I scaled in a TiDB cluster a few weeks ago to remove a misbehaving TiKV peer.
The peer refused to tombstone even after a full week so I turned the server itself off, left a few days to see if there were any issues, and then ran a forced scale-in to remove it from the cluster.
Even though tiup cluster display {clustername}
no longer shows that server, some of the other TiKV servers keep trying to contact it.
Example log entries:
[2022/10/13 14:14:58.834 +00:00] [ERROR] [raft_client.rs:840] ["connection abort"] [addr=1.2.3.4:20160] [store_id=16025]

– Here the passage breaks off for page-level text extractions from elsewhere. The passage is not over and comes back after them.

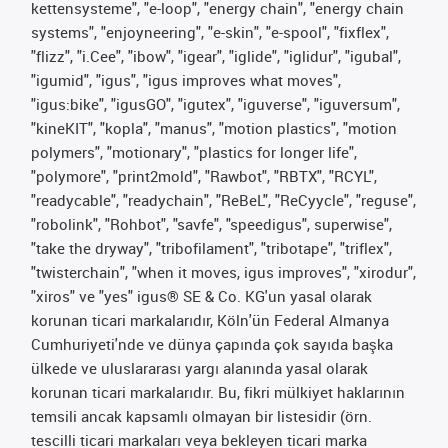
kettensysteme", "e-loop", "energy chain", "energy chain
systems", "enjoyneering", "e-skin", "e-spool", "fixflex",
"flizz", "i.Cee", "ibow", "igear", "iglide", "iglidur", "igubal",
"igumid", "igus", "igus improves what moves",
"igus:bike", "igusGO", "igutex", "iguverse", "iguversum",
"kineKIT", "kopla", "manus", "motion plastics", "motion
polymers", "motionary", "plastics for longer life",
"polymore", "print2mold", "Rawbot", "RBTX", "RCYL",
"readycable", "readychain", "ReBeL", "ReCyycle", "reguse",
"robolink", "Rohbot", "savfe", "speedigus", superwise",
"take the dryway", "tribofilament", "tribotape", "triflex",
"twisterchain", "when it moves, igus improves", "xirodur",
"xiros" ve "yes" igus® SE & Co. KG'un yasal olarak
korunan ticari markalarıdır, Köln'ün Federal Almanya
Cumhuriyeti'nde ve dünya çapında çok sayıda başka
ülkede ve uluslararası yargı alanında yasal olarak
korunan ticari markalarıdır. Bu, fikri mülkiyet haklarının
temsili ancak kapsamlı olmayan bir listesidir (örn.
tescilli ticari markaları veya bekleyen ticari marka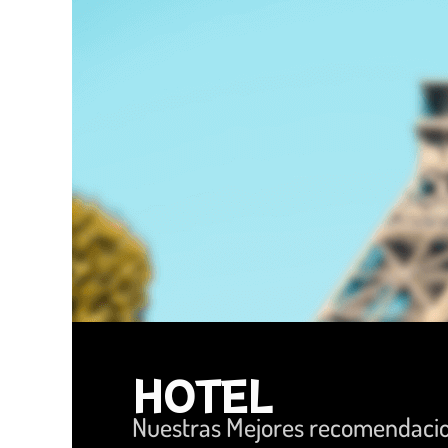
HOTEL
Nuestras Mejores recomendaci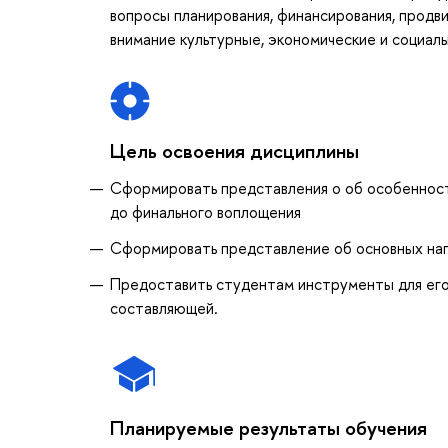
вопросы планирования, финансирования, продв
внимание культурные, экономические и социал
Цель освоения дисциплины
Сформировать представления о об особенностя
до финального воплощения
Сформировать представление об основных нап
Предоставить студентам инструменты для его
составляющей.
Планируемые результаты обучения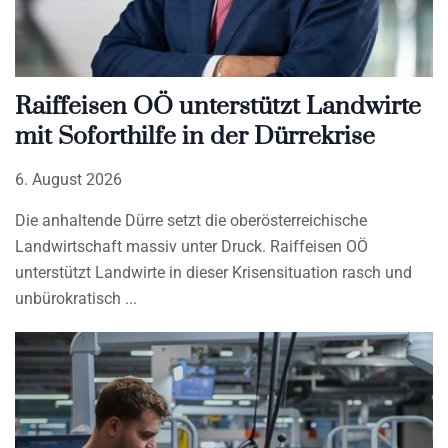
Raiffeisen OÖ unterstützt Landwirte
mit Soforthilfe in der Dürrekrise
6. August 2026
Die anhaltende Dürre setzt die oberösterreichische
Landwirtschaft massiv unter Druck. Raiffeisen OÖ
unterstützt Landwirte in dieser Krisensituation rasch und
unbürokratisch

[2022/10/13 14:15:01.843 +00:00] [ERROR] [raft_client.rs:567] ["connection aborted"] [addr=1.2.3.4:20160] [receiver_err="Some(RpcFailure(RpcStatus { code: 14-UNAVAILABLE, message: \"failed to connect to all addresses\", details: [] }))"] [sink_error=Some(RemoteStopped)] [store_id=16025]
(IP replaced with 1.2.3.4, but the rest is verbatim)
the server in question has been removed from the cluster about a month now and yet the TiKV nodes still think it's there.
How do I correct this?
the store_id
might be a clue - I believe there is a Raft store where the removed server was a leader, but how do I force that store to choose a new leader? The documentation is not clear on this, but I believe the solution has something to do with the PD servers.